------ TEXTO DEL DOCUMENTO
El discurso neoliberal, desenmascarado

Escuché recientemente en la radio a un profesor universitario y analista habitual de la actualidad aconsejar a nuestros políticos de izquierdas que dejasen a un lado su «ideología» en el Congreso. ¡Como si todo lo que hacen, dentro o fuera del Parlamento, los partidos, del signo que sean, no respondiera a su particular ideología!

Para la derecha - desde lo que eufemísticamente se califica de «centro derecha» hasta la ultraderecha-, «ideología» es sólo aquello que pone en cuestión el discurso neoliberal en el que llevamos tiempo alegremente inmersos como en un líquido amniótico y no lo que contribuye todos los días desde los centros educativos y los medios a reforzarlo.

Es decir, el consabido discurso de «no hay alternativa», frase atribuida a la ex primera ministra británica Margaret Thatcher, que quieren hacernos tragar como una «verdad revelada» y que nos anima a aceptar sin rechistar lo que hay: la libertad de mercado y de empresa, la redistribución de abajo arriba, el crecimiento de las desigualdades, la privatización de los servicios públicos: sanidad y educación incluidas, y tantas otras cosas.

De ahí la extraordinaria oportunidad de un libro como el que acaba de publicar el agudo filólogo y profesor de Clásicas de la Universidad Complutense Juan Luis Conde bajo el título Armónicos del cinismo: discurso, mito y poder en la era neoliberal (Editorial Reino de Cordelia).

De Conde conocíamos ya su monografía La lengua del Imperio, un estudio comparativo entre la propaganda imperial en la Roma antigua y en Estados Unidos, del que esta nueva obra, sin embargo, mucho más abarcadora, es en cierto modo continuación.
------------
------ DATOS PROPORCIONADOS
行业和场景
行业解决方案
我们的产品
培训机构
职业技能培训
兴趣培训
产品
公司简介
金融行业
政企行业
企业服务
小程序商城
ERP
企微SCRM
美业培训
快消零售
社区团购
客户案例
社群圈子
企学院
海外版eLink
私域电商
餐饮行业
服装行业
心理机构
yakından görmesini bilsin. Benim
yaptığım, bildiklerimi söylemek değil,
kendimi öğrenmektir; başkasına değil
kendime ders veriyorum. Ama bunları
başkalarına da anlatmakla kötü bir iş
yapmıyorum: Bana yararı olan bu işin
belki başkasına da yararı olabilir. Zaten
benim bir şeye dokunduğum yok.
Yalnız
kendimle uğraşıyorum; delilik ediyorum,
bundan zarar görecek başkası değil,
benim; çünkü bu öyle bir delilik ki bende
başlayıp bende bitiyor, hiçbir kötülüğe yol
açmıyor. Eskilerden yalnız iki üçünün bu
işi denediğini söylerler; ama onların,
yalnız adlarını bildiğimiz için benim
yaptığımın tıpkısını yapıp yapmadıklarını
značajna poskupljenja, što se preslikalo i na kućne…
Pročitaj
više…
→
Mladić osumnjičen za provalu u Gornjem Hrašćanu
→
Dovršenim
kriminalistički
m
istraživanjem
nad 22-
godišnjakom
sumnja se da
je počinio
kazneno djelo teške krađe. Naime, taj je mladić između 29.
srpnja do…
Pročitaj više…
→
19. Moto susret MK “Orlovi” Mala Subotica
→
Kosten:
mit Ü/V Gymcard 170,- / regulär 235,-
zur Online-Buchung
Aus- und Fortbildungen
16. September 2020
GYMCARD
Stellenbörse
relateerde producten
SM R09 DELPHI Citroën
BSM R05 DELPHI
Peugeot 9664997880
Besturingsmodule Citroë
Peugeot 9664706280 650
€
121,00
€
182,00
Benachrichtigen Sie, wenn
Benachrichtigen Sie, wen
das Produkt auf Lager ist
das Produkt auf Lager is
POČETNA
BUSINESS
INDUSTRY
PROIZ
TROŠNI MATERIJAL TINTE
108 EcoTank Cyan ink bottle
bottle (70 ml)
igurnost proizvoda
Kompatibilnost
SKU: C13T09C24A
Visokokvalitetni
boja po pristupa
------------
Reproduce el texto sobre el discurso neoliberal desde "Escuché recientemente en" hasta "medios a reforzarlo.", pero reemplaza "Congreso" por "Senado". El listado no interviene en nada de esto.

Escuché recientemente en la radio a un profesor universitario y analista habitual de la actualidad aconsejar a nuestros políticos de izquierdas que dejasen a un lado su «ideología» en el Senado. ¡Como si todo lo que hacen, dentro o fuera del Parlamento, los partidos, del signo que sean, no respondiera a su particular ideología!

Para la derecha - desde lo que eufemísticamente se califica de «centro derecha» hasta la ultraderecha-, «ideología» es sólo aquello que pone en cuestión el discurso neoliberal en el que llevamos tiempo alegremente inmersos como en un líquido amniótico y no lo que contribuye todos los días desde los centros educativos y los medios a reforzarlo.